Mojang's Kaplan: Endless hours will only slow staff down

Crunch helps no one, says Minecraft boss

Punishing 80-hour working weeks isn’t just damaging to a developer’s quality of life, it is also highly inefficient, the business development boss at Mojang has said.

Daniel Kaplan, whose studio broke onto the scene with the Minecraft phenomenon, said he was “saddened” by revelations of unremitting crunch work at Australian studio Team Bondi.

The LA Noire developer is alleged by many to have enforced staff to work seven-day weeks, for at least ten hours per day, in order to complete unrealistic project deadlines.

“It is saddening to hear about a studio that has to crunch for months because they agree to milestones that they couldn’t possibly complete in time,” Kaplan told Develop.

“I don’t think anyone benefits from crunch. Certainly the workers don’t. Everyone suffers. People don’t work better when doing more hours, they work worse,” he added.

“Crunch usually happens when projects aren’t planned properly. It’s a management problem. A lot of the time a studio will crunch when things aren’t planned to reasonable time frames.”

Kaplan’s comments add to the outpouring of scorn against Team Bondi, which has been near-universally criticised for enforcing crunch work on its studio staff.

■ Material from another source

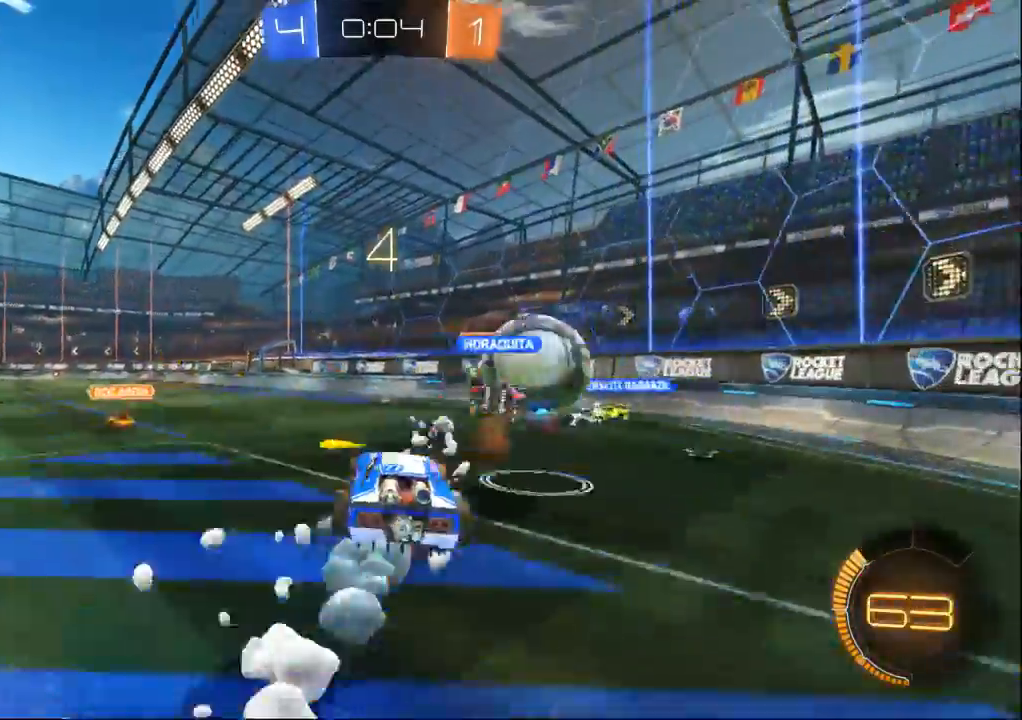
{"dt_ms": 500, "buttons": [], "left_stick": "center", "right_stick": "center", "events": [[100, "left_stick", "center"]]}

Many developers have condemned the practice as “unacceptable”, while the International Game Developers Association said it would investigate the matter.

At the heart off the issue is a number of conflicting requirements within the games industry.

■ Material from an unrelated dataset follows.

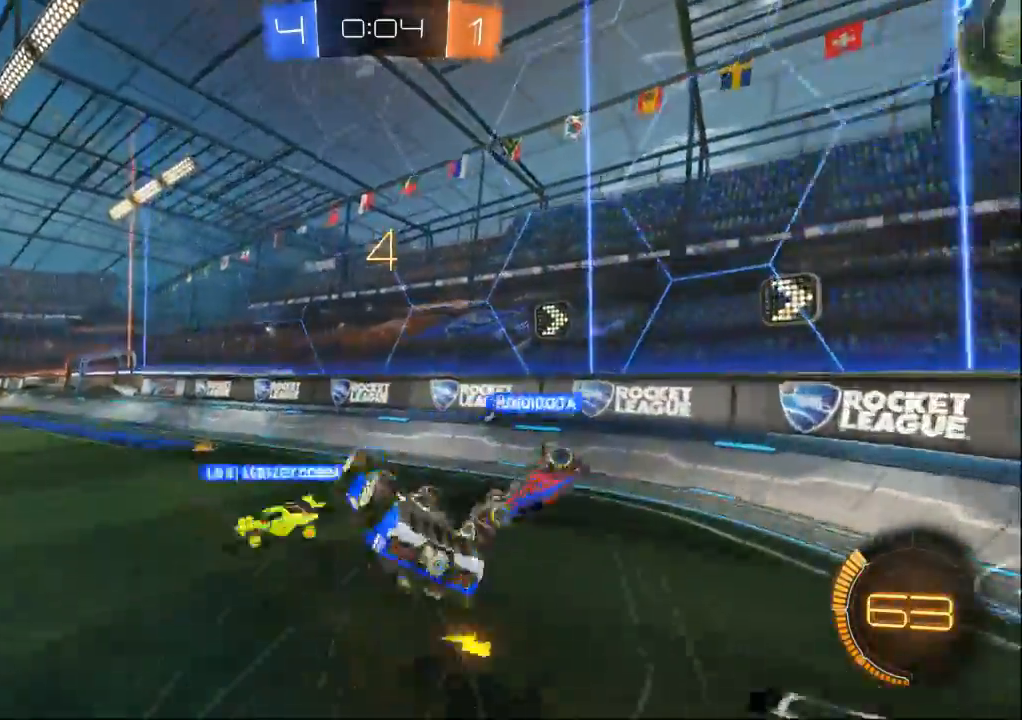
{"dt_ms": 500, "buttons": [], "left_stick": "right", "right_stick": "center"}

In modern triple-A development, increasingly polished products often need to be produced as efficiently and cheaply as possible. Development costs have skyrocketed, while a retsil game’s margins for profit have shrunk.

Publishers have become highly risk-averse, even more so in the wake of the global financial crisis, and in turn game studios can afford to make only a few mistakes and even less risks.

The theory of crunch is that often these conflicting requirements channel down to the developer, who must complete numerous projects under unreasonable, illogical and often harmful deadlines.

“I think at Mojang we’ve only crunched once, when we wanted to get an update finished faster than planned,” Kaplan added.